Augustine of Hippo on the Devil in Paradise


By St. Augustine of Hippo

(On Genesis: A Refutation of the Manichees, Bk. 2, Ch. 20)

Coming now to the serpent, it represents the devil, who certainly wasn't simple. That he was said, you see, to be wiser than all beasts is a figurative way of stating his slyness. It does not, however, say that the serpent was in paradise, but that the serpent was among the beasts which God had made. Paradise, after all, as I said above, stands for the blessed life of bliss in which there was no longer a serpent, because it was already the devil; and he had fallen from his blessed state, because "he did not stand in the truth" (Jn. 8:44). Nor is there anything strange about the way he could talk to the woman, though she was in Paradise and he was not; she was not in Paradise, you see, in a local sense, but rather as regards her blissful feeling of blessedness. Or even if there is such a place called Paradise, where Adam and the woman were actually living in the body, are we to understand the devil also making his approach there in the body? Not at all, but he made it as a spirit, as the Apostle says: "According to the prince of the power of the air, the spirit who is now at work in the children of unbelief" (Eph. 2:2).

So then, he doesn't appear visibly, does he, to those in whom he is at work, or approach them by a kind of bodily movement in material places? No, of course not, but in mysterious ways he suggests whatever he can to their thoughts. These suggestions are resisted by those who can truly say what again the Apostle says: "We are not unaware of his wiles" (2 Cor. 2:11). How, in any case, did he approach Judas, when he persuaded him to betray the Lord? Not by local movement, surely, not in a way to be seen by him with these eyes? But of course, as it says, he entered into his heart (see Lk. 22:3; Jn. 13:2).

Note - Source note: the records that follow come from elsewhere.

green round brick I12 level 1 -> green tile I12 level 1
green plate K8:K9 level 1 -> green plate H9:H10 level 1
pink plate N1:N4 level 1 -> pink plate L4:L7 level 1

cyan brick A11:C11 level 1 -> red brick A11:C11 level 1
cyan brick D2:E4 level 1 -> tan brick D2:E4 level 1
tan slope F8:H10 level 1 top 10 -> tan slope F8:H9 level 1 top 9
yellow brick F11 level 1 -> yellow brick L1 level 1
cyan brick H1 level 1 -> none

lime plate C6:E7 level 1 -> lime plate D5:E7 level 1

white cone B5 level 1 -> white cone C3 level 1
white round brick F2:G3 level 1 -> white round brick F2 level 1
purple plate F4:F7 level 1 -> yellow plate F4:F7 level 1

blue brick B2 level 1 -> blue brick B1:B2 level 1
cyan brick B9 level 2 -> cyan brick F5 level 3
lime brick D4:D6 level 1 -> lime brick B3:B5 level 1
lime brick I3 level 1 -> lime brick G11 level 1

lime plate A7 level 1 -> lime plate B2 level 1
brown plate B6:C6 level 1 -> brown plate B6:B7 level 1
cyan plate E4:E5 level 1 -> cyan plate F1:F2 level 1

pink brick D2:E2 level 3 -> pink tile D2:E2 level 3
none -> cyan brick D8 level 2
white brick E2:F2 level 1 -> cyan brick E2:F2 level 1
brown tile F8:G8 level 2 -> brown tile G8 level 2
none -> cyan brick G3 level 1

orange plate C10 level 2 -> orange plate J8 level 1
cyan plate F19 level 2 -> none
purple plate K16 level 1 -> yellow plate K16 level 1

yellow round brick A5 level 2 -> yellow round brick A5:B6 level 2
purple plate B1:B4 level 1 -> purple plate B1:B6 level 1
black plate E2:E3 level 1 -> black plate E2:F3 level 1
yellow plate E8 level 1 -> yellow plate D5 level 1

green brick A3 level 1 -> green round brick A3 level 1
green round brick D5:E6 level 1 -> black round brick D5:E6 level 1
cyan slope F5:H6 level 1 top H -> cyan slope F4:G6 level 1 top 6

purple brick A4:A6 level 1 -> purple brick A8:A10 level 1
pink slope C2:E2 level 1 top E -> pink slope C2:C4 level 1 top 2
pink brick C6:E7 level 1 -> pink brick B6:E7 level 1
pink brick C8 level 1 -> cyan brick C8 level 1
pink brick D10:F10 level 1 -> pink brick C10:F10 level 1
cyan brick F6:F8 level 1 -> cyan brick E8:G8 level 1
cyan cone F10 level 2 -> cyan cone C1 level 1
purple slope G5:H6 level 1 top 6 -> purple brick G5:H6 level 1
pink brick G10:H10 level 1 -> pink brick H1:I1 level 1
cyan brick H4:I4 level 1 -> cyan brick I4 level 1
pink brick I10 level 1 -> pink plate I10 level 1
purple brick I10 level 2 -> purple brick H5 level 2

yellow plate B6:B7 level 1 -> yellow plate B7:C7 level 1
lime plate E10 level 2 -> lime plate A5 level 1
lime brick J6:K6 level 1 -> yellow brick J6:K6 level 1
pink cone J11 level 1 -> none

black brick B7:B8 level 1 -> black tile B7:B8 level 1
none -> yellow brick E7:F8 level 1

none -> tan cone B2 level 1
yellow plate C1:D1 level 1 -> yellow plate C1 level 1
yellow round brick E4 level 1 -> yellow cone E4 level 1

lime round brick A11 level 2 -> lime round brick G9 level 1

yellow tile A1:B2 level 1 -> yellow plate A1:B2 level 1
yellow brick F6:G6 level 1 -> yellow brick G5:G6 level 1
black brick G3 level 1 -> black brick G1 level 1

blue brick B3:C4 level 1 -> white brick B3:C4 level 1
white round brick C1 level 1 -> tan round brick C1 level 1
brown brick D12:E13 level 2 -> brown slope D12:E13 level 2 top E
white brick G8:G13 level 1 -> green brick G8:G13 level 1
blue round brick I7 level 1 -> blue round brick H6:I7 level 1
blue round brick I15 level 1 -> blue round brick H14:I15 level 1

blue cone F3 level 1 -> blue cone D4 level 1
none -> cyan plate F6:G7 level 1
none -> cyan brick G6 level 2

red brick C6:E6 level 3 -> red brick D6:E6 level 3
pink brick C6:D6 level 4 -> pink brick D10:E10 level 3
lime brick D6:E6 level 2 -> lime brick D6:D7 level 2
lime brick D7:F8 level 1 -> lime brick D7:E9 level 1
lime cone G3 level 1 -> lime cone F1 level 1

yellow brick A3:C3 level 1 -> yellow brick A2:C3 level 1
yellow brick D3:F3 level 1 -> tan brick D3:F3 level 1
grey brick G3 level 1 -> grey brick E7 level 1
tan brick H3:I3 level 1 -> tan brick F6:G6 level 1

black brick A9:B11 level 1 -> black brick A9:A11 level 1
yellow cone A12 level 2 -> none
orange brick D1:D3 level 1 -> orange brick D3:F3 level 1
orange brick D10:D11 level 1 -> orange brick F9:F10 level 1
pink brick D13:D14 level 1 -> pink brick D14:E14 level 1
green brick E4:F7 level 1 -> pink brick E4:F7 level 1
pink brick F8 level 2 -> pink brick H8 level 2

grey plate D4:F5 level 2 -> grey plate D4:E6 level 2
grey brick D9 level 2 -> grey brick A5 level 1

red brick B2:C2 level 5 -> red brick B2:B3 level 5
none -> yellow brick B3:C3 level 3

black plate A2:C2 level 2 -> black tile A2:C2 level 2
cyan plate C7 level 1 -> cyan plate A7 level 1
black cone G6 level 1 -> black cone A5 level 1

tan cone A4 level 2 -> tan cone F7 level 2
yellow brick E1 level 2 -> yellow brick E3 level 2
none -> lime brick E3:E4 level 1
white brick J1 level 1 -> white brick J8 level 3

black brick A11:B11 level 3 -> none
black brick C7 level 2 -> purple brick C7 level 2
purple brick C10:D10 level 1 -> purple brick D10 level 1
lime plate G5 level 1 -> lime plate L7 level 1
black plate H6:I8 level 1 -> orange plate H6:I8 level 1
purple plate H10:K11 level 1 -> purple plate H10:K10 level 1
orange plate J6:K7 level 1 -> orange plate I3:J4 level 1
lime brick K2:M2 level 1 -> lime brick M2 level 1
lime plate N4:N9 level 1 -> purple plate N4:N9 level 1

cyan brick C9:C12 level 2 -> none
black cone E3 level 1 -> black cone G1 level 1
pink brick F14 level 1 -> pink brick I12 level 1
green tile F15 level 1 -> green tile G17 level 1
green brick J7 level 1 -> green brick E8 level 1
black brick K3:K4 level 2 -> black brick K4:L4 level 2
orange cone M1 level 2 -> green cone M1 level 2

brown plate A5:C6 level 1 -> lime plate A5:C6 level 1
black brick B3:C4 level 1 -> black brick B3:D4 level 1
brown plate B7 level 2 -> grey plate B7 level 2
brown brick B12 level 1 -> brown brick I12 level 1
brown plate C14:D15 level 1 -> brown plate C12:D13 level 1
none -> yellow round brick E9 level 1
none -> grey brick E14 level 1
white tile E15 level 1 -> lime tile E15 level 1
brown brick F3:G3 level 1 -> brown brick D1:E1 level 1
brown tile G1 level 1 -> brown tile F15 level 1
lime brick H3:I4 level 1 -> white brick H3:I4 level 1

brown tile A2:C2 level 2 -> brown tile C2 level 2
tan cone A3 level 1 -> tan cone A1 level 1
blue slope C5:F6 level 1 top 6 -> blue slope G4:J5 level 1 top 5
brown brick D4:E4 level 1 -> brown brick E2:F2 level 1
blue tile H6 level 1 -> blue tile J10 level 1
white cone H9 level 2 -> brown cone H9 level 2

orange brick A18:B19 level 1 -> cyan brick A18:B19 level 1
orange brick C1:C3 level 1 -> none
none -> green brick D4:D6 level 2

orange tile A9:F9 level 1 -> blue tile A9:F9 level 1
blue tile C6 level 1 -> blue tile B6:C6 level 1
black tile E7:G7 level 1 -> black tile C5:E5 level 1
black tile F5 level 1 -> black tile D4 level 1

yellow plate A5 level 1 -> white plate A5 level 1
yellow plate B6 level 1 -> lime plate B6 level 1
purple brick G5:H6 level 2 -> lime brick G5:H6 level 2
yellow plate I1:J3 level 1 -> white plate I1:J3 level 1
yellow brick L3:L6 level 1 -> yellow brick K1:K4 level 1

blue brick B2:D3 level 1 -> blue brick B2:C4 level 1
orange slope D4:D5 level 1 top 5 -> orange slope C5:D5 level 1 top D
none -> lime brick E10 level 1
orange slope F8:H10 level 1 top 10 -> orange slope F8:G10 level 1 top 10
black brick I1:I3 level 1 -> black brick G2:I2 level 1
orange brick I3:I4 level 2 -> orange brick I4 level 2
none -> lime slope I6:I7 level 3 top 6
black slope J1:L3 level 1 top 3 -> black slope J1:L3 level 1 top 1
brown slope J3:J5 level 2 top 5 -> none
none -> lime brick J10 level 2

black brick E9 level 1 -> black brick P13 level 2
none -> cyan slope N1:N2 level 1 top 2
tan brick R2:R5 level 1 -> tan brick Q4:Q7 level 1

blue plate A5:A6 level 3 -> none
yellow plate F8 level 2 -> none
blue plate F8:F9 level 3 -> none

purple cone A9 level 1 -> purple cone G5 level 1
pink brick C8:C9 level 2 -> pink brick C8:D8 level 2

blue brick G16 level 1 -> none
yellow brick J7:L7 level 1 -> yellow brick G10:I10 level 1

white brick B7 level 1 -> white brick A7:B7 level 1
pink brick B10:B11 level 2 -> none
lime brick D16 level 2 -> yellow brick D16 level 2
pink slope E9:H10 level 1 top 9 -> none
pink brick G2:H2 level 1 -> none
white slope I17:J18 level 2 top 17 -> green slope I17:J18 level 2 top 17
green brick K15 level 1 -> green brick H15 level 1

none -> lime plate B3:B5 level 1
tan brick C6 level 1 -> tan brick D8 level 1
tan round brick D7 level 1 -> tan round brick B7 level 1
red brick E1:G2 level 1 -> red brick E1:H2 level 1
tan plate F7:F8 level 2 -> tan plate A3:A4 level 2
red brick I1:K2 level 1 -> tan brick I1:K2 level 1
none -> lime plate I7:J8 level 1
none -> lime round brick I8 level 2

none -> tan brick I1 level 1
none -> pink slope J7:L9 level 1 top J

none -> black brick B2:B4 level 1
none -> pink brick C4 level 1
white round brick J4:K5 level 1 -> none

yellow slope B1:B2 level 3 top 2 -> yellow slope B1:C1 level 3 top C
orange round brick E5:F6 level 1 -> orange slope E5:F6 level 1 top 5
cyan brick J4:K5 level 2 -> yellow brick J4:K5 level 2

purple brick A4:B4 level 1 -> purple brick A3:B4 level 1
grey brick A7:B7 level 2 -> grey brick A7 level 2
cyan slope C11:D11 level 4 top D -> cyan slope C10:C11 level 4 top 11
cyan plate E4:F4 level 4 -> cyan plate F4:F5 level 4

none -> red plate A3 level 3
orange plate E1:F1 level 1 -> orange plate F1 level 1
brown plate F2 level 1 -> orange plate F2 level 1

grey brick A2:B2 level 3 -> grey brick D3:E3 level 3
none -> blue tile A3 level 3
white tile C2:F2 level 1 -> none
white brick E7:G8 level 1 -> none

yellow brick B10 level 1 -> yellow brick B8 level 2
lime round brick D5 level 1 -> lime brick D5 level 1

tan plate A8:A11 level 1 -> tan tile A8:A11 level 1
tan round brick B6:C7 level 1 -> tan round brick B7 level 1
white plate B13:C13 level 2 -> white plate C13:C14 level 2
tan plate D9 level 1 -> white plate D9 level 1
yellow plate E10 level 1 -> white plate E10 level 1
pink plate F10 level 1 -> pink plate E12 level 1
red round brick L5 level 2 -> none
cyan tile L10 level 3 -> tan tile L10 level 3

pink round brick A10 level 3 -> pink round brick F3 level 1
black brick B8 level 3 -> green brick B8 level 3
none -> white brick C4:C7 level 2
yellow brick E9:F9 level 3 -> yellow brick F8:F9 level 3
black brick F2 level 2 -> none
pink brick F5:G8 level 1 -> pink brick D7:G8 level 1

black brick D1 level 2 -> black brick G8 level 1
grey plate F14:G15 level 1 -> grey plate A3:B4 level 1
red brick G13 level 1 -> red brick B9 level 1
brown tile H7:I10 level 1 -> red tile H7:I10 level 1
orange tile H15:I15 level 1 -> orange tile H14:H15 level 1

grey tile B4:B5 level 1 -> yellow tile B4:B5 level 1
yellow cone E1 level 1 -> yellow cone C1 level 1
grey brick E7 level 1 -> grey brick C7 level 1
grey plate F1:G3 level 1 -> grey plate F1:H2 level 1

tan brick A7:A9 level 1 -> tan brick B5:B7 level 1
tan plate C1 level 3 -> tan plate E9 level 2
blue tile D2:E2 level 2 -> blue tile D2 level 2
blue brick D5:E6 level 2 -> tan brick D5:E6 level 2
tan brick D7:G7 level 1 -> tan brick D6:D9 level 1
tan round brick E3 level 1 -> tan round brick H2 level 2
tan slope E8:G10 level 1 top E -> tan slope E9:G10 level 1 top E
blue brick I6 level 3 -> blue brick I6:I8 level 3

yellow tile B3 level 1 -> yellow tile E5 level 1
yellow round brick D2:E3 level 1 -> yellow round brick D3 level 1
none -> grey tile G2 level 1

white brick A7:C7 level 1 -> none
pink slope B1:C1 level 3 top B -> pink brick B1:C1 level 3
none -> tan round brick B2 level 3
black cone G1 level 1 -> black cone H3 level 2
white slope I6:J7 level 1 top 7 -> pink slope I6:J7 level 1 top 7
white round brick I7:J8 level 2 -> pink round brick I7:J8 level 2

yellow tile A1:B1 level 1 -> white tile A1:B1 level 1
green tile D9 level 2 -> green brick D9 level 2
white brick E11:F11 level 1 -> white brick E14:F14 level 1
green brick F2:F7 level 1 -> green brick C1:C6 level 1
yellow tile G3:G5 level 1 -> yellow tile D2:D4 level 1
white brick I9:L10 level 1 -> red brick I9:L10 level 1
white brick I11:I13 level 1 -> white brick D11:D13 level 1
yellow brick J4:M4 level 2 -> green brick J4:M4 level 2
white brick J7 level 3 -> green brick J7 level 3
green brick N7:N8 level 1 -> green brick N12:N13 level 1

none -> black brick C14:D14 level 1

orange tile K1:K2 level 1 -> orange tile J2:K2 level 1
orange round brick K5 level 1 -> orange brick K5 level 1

The man will repel him, however, if he guards Paradise. God, you see, put the man in paradise "to work there and guard it" (Gen. 2:15). In fact that is what is said about the Church more or less in the Song of Songs: "A garden enclosed, a fountain sealed" (4:12), into which that persuader of perversity naturally does not gain admittance. But all the same he did take in the woman, because our reason too can only be brought down to consenting to sin, when pleasurable anticipation is roused in that part of the spirit which ought to take its lead from the reason, as from its husband and guide.